In 64-bit mode, Intel CPUs won't micro-fuse an instruction that has an immediate and a rip-relative addressing mode.

So if this was a static object being memset instead of a pointer in a register, each mov instruction would decode to 2 separate fused-domain uops (store-address and store-data.

This would make it *definitely* worth it to zero a register and use movl %ecx, 31+buf(%rip), movq %rcx, 24+buf(%rip), etc. Even on Core2 where register-read stalls can be a problem, this is unlikely to hurt because it's written right before being read.

Of course you also have the option of doing a RIP-relative LEA (7 bytes) to save 3 byte per instruction (reg+disp8 instead of RIP+rel32. But for static data you know the alignment so you can use movaps for all the aligned parts so you hopefully have few total instructions.

We can align stack objects to a 16-byte boundary, or at worst we *know* their alignment relative to a 16-byte boundary.

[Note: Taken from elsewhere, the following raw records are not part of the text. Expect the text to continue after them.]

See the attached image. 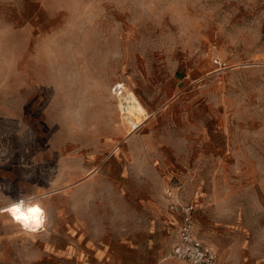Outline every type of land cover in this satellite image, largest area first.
<instances>
[{
  "label": "rangeland",
  "instance_id": "1",
  "mask_svg": "<svg viewBox=\"0 0 264 264\" xmlns=\"http://www.w3.org/2000/svg\"><path fill=\"white\" fill-rule=\"evenodd\" d=\"M153 2L148 12L137 0H100L96 46L124 54L112 88L120 116L111 134L91 129L71 141L59 133L48 139L46 94L32 100L21 122L12 119L15 111L0 114V197L37 193L44 181L50 188L39 191L54 212L35 237L0 219V264H150L149 252L155 264H173L180 209L190 206L195 236L218 264H264V141L248 135L264 121L253 91L264 84L256 72L264 66V0H182L179 11L168 8L172 0ZM6 15L17 24L30 18L34 28L46 19L34 8ZM173 15L191 21L190 43L168 47L162 40L177 33ZM74 22L90 30L86 19ZM38 90L37 82L24 95ZM128 92L149 115L141 125L121 112ZM212 93L244 102L217 108ZM142 159L158 162L156 177L142 174ZM157 179L172 189L166 211L156 198ZM87 195L100 217L91 227L70 209V198ZM112 206L127 218L113 221Z\"/></svg>",
  "mask_w": 264,
  "mask_h": 264
},
{
  "label": "clouds",
  "instance_id": "2",
  "mask_svg": "<svg viewBox=\"0 0 264 264\" xmlns=\"http://www.w3.org/2000/svg\"><path fill=\"white\" fill-rule=\"evenodd\" d=\"M99 5L100 0H0V114L15 111L17 115L12 119L14 122H21L25 109L32 100L46 94V110H50L53 117L52 126L48 129L51 136L48 139L59 133L71 141L76 134L91 129L105 135L112 133L120 116L118 101L112 96V88L120 82L116 78V66L123 60L124 54L118 47L102 52L96 46L98 34L93 25L99 19ZM137 7L151 12L154 2L137 0ZM183 7L182 0H172L168 5L169 9L177 11ZM33 8L46 18L40 28L32 27L30 18H26L24 24L7 19L6 14L12 10L23 15ZM62 12L67 14L66 18L59 16ZM77 19H86L90 30L85 31L83 25L78 26L74 22ZM171 22L177 27V33L162 37L166 45L179 47L190 43L191 21L187 17L173 15ZM139 59L137 57L138 62ZM259 60L264 65V57ZM256 72L264 75V66L258 67ZM37 82L39 90L36 95L26 98L24 90L32 88ZM253 91L258 94L254 109L264 113V107H261L264 105V84ZM212 98L217 108L226 107L230 103L239 107L244 102L239 100L237 103V97L224 94L217 96L212 93ZM137 130L134 129L133 132ZM144 131L147 133V129ZM128 135L131 136L132 133ZM248 135L254 141H264V121L259 129ZM171 158L175 160V156ZM59 163V153H54L49 166L55 168ZM157 164L158 162L142 159V174L156 177ZM32 182L37 183L35 180ZM48 188L49 184L40 181L37 184L38 192L23 198H18V194L13 192L5 193L0 197L3 200L0 219L24 231L23 224L16 220L13 213L31 216L38 225L34 227L33 237L38 236L54 219L52 202L39 191ZM156 188V198L161 210L166 211L174 203L171 200L172 189L159 179ZM71 199L73 198H70L71 211L89 227L99 221L91 195L76 203H71ZM177 200L181 205L187 206L178 190ZM111 210L113 221H124L127 218L121 208L112 206ZM196 232L197 225L189 221L180 226L178 236L191 242ZM260 242H264V236L260 237ZM147 258L150 264H155L152 252L148 253ZM171 261L173 264H185L174 249Z\"/></svg>",
  "mask_w": 264,
  "mask_h": 264
},
{
  "label": "built area",
  "instance_id": "3",
  "mask_svg": "<svg viewBox=\"0 0 264 264\" xmlns=\"http://www.w3.org/2000/svg\"><path fill=\"white\" fill-rule=\"evenodd\" d=\"M193 209V206L180 209L183 214L182 225H186L189 221L194 222ZM174 251L189 264H218L215 251L196 236L192 238L191 242L182 240L179 237Z\"/></svg>",
  "mask_w": 264,
  "mask_h": 264
},
{
  "label": "bare ground",
  "instance_id": "4",
  "mask_svg": "<svg viewBox=\"0 0 264 264\" xmlns=\"http://www.w3.org/2000/svg\"><path fill=\"white\" fill-rule=\"evenodd\" d=\"M120 109L124 115H127L128 117L130 116L132 118H136L135 120L136 121L138 120L136 124L139 125L142 124V118L148 119L149 117L144 106L141 104L138 98L134 94H132V92L131 93L128 92L124 103L120 105ZM13 215L15 216L16 220L20 221L23 224L24 230L33 232L34 227L38 226L35 218L31 216H25L24 214L16 215L15 213H13Z\"/></svg>",
  "mask_w": 264,
  "mask_h": 264
},
{
  "label": "snow or ice",
  "instance_id": "5",
  "mask_svg": "<svg viewBox=\"0 0 264 264\" xmlns=\"http://www.w3.org/2000/svg\"><path fill=\"white\" fill-rule=\"evenodd\" d=\"M14 211H16V210H14Z\"/></svg>",
  "mask_w": 264,
  "mask_h": 264
}]
</instances>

We can use movaps for the aligned part at least, even if we use scalar stores for the unaligned start/end (potentially overlapping the vector store).

movaps is fast on any CPU that has it; only movups is slow on pre-Nehalem.

Storing the first few bytes of an object with a 4-byte mov-immediate might be bad for store-forwarding if it's an array or struct of 8-byte elements. (But the x86-64 System V ABI requires that any array on the stack outside a struct has 16-byte alignment if it's at least 16 bytes in size. So misaligned arrays that we access relative to RSP should normally only happen inside a struct.)

See PR24448: https://bugs.llvm.org/show_bug.cgi?id=24448
...and the related bugs.
I'm still not sure how to solve that, so the bug has been sitting for a long time.

Thanks, I've filed PR39953.

IIRU this would be addressed if we fix PR24448, right ?

We can align stack objects to a 16-byte boundary, or at worst we *know* their alignment relative to a 16-byte boundary.

Good point. I've added a test in this file to show what happens when the data is aligned: we're also failing to select movabs. I've filed PR39952.